Cileli: Ich empfand es als sehr wichtig, dort eingeladen zu werden, weil dies einen Vergleich der Lage in Deutschland und Frankreich erlaubte. Die Situation in Frankreich würde ich so umschreiben: Es ist zehn nach zwölf, also im Grunde bereits zu spät, während es in Deutschland noch fünf vor zwölf ist. Die französischen Verhältnisse sollten uns hellhörig machen, damit wir nicht Ähnliches hier in Deutschland bekommen. Die Franzosen versuchen zwar gegenzusteuern, jedoch ist die gescheiterte Integration in den Vorstädten nur noch schwer in den Griff zu kriegen. Sehr begrüßenswert ist allerdings das dortige Vollverschleierungsverbot, das für das restliche Europa Vorbildcharakter haben sollte.

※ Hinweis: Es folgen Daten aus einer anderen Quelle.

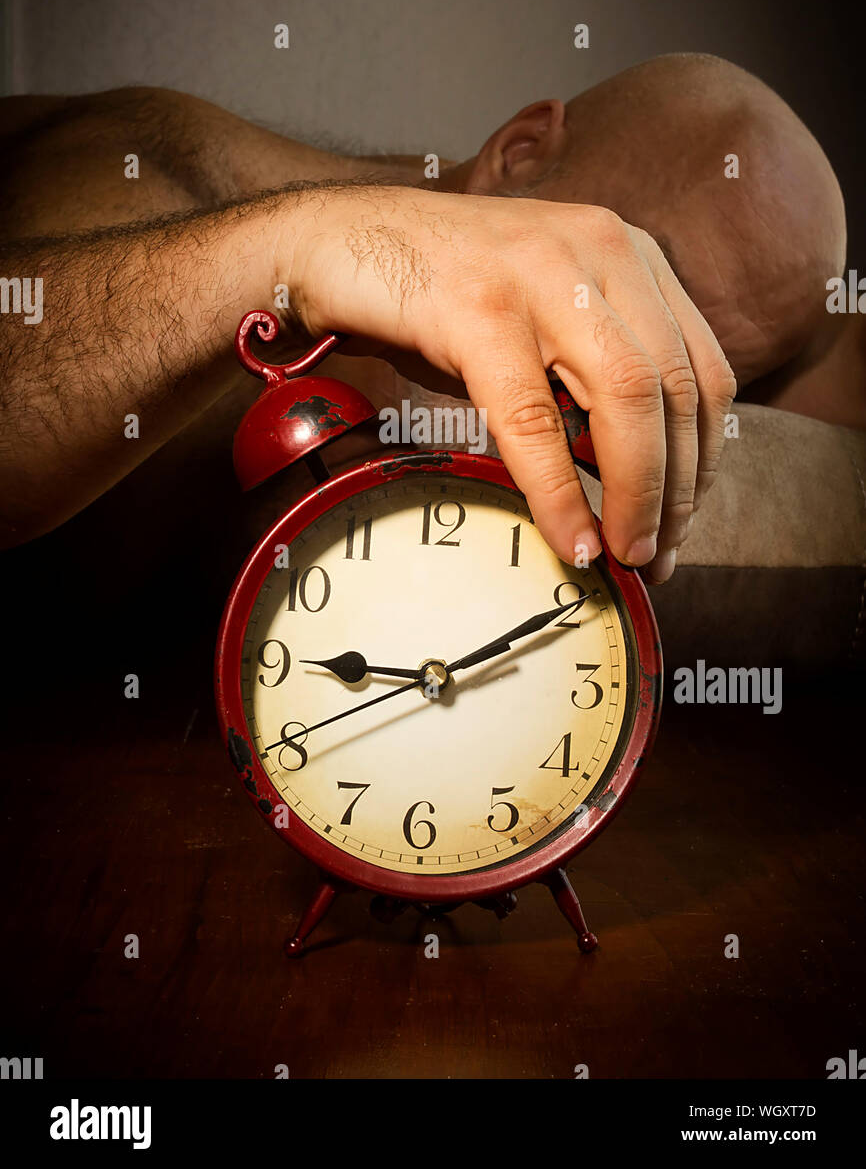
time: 9:10
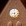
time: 8:27
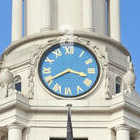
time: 3:40
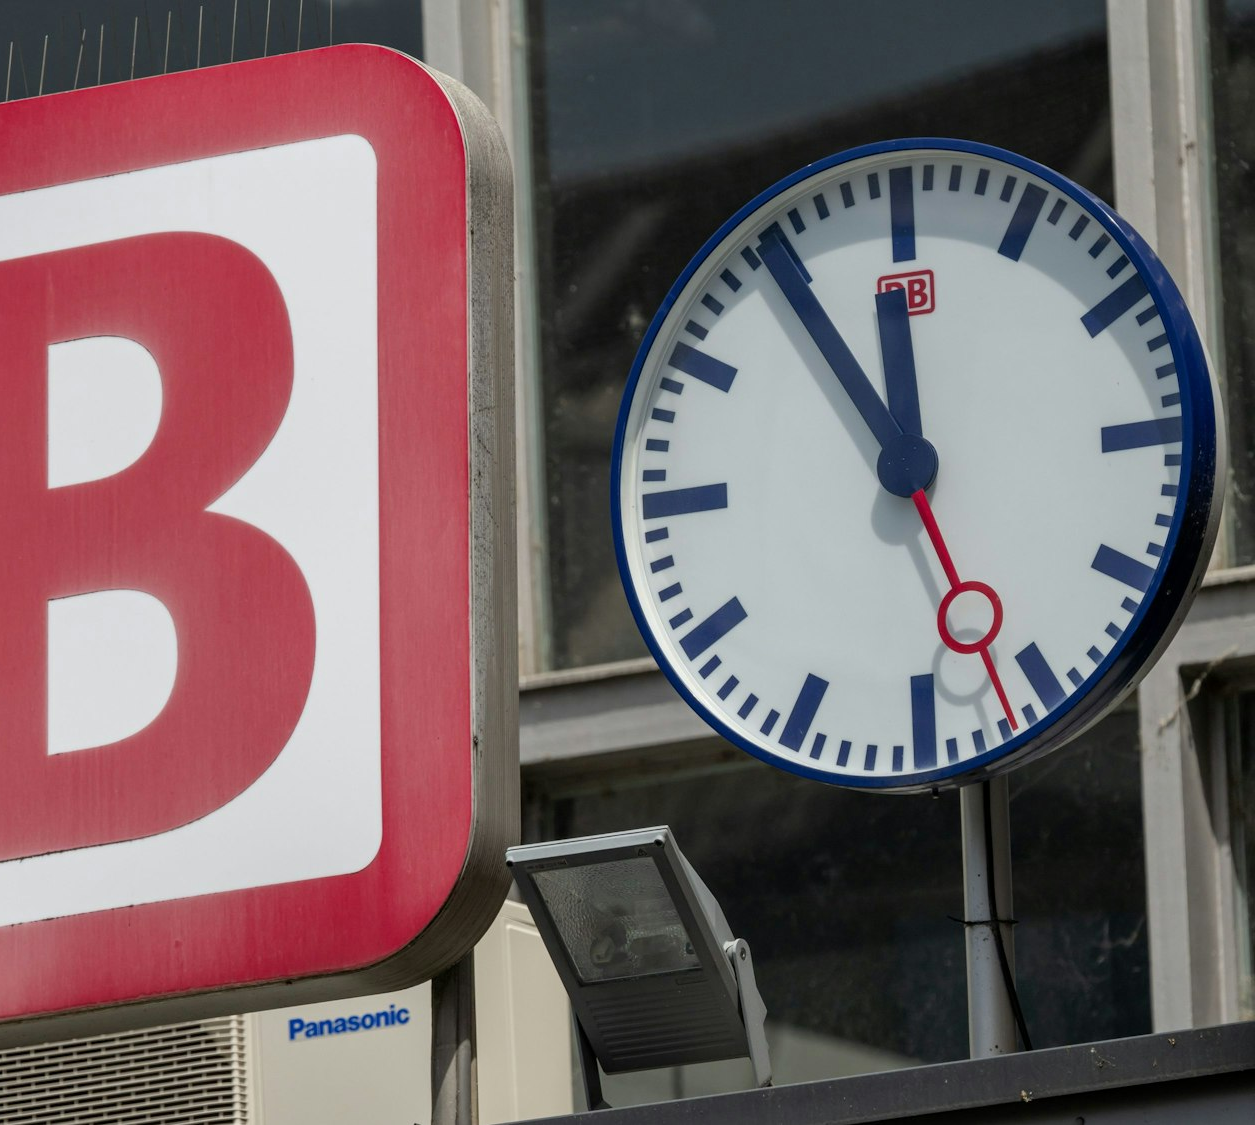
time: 11:54
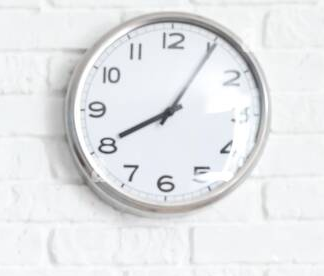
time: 8:05
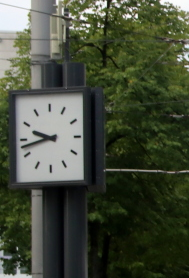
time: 9:42
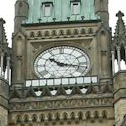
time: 10:17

MRF: Sie befürworten also ein Verbot der Burka?
Cileli: Ja. Im übrigen sollte Europa einheitliche Verbote aussprechen. Es kann nicht sein, dass in dieser für die Rechte der Frauen so wichtigen Frage jedes Land seine eigenen Regeln aufstellt. Im Hinblick auf das Verbot des Kopftuchs für Lehrerinnen herrscht in Deutschland ja sogar zwischen den einzelnen Bundesländern Uneinheitlichkeit. Dabei ist das Verbot für Lehrerinnen keineswegs ausreichend. In Deutschland sollte es, wie in Frankreich, ein Kopftuchverbot – oder vielmehr ein Türban-Verbot – für Schülerinnen geben. Denn diese Form der Verschleierung fällt keineswegs, wie viele Europäer das immer wieder annehmen, unter die Religionsfreiheit. Der Türban ist keine religiöse Pflicht. Die Frauen verdecken sich für die Männer. Daher ist auch der Vergleich mit der Nonnentracht völlig abwegig.
MRF: Nach Sarrazins Buch steht nun mit dem neuen Buch von Alice Schwarzer der nächste Aufreger ins Haus. Wie beurteilen Sie die Aussagen von Frau Schwarzer?

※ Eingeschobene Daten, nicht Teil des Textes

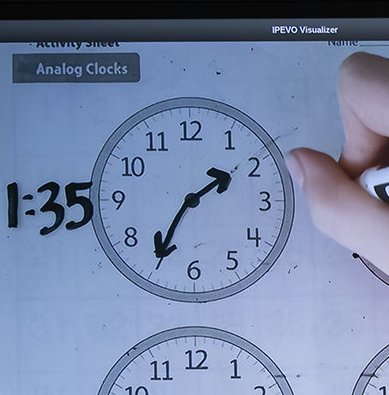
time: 1:34
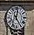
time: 12:24
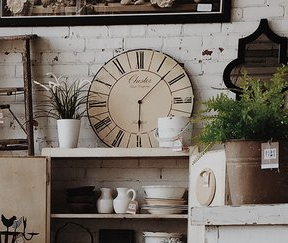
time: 6:07
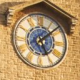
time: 5:08
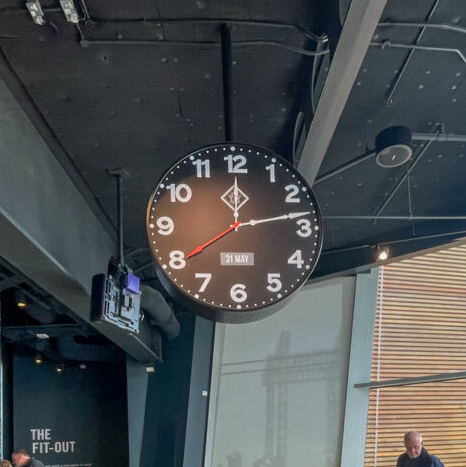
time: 12:13
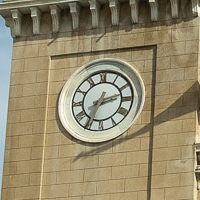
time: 2:34
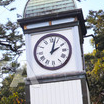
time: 2:02
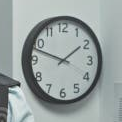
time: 1:47
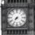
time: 7:34
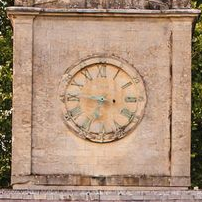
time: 6:46
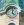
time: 4:01
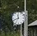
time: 11:41
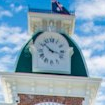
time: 10:17
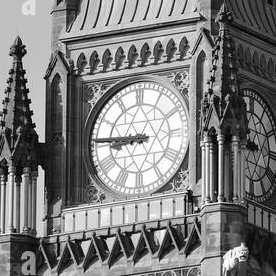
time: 8:45
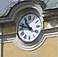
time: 10:47
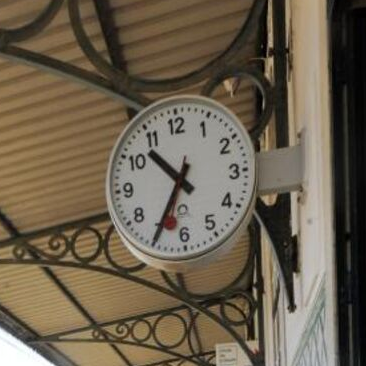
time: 10:34
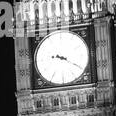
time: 9:20
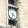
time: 4:33
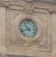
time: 10:42
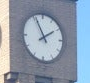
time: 1:56
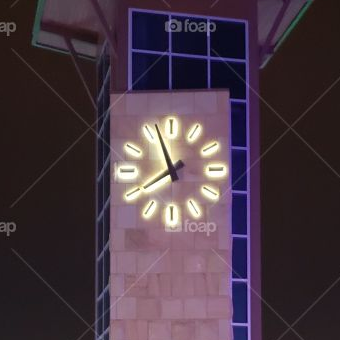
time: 7:56
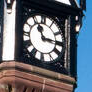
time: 11:14
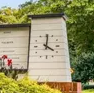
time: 4:01
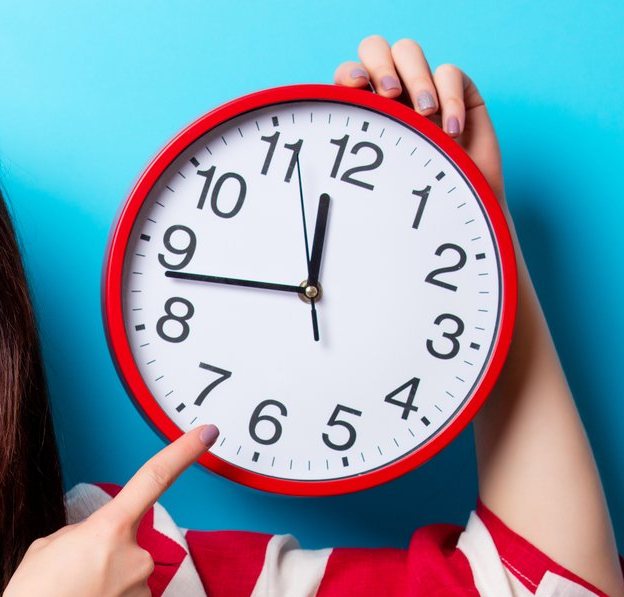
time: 11:42
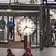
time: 7:17
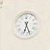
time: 6:26
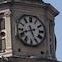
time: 8:26
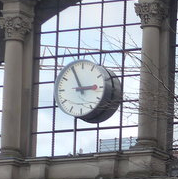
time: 2:56
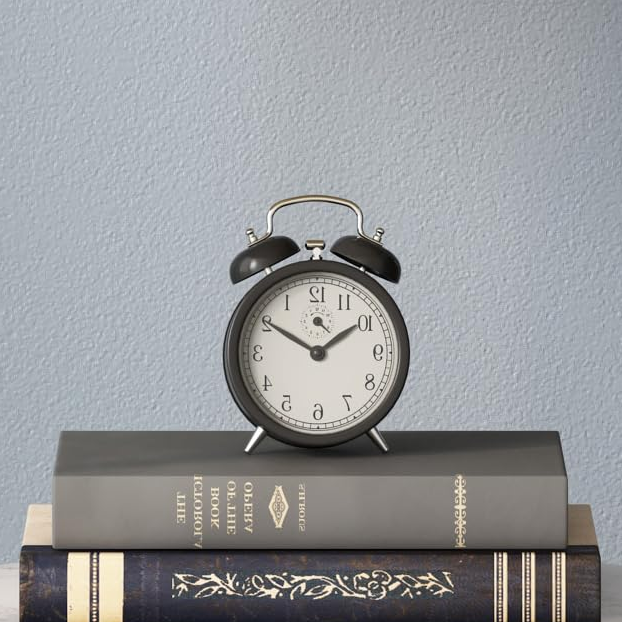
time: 1:50
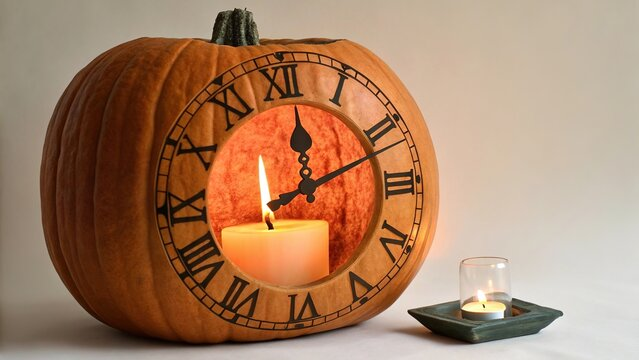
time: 12:11
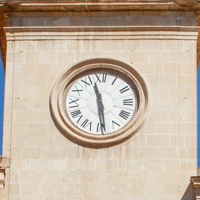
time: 11:28
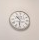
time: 10:30
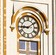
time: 9:09
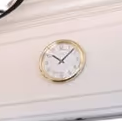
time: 10:07
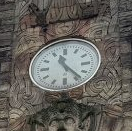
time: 11:23
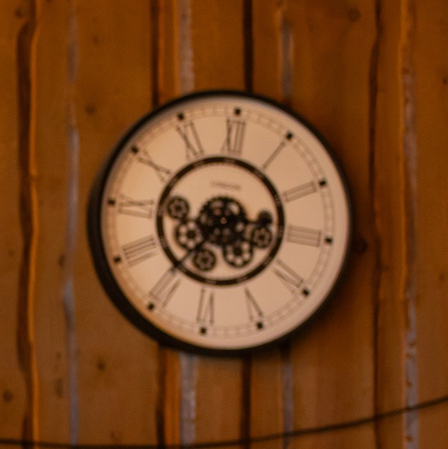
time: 7:15
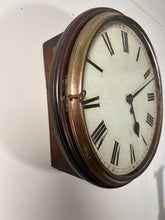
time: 5:11
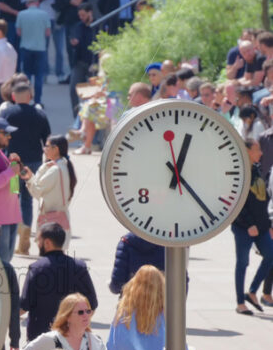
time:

Cileli: Alice Schwarzer und ich setzen uns für dieselbe Sache ein. Ich freue mich sehr, dass Frau Schwarzer sich für die Freiheit der Musliminnen engagiert. Sie sollte den europäischen Feministinnen, die sich in die Belange der Migranten nur ungern einmischen, ein Vorbild sein. Die europäische Frauenbewegung hat ja bereits einen überaus erfolgreichen Kampf hinter sich. Nun ist es an der Zeit, dass sie den Musliminnen dabei hilft, ebenfalls in den Genuss von Freiheit und Gleichberechtigung zu kommen.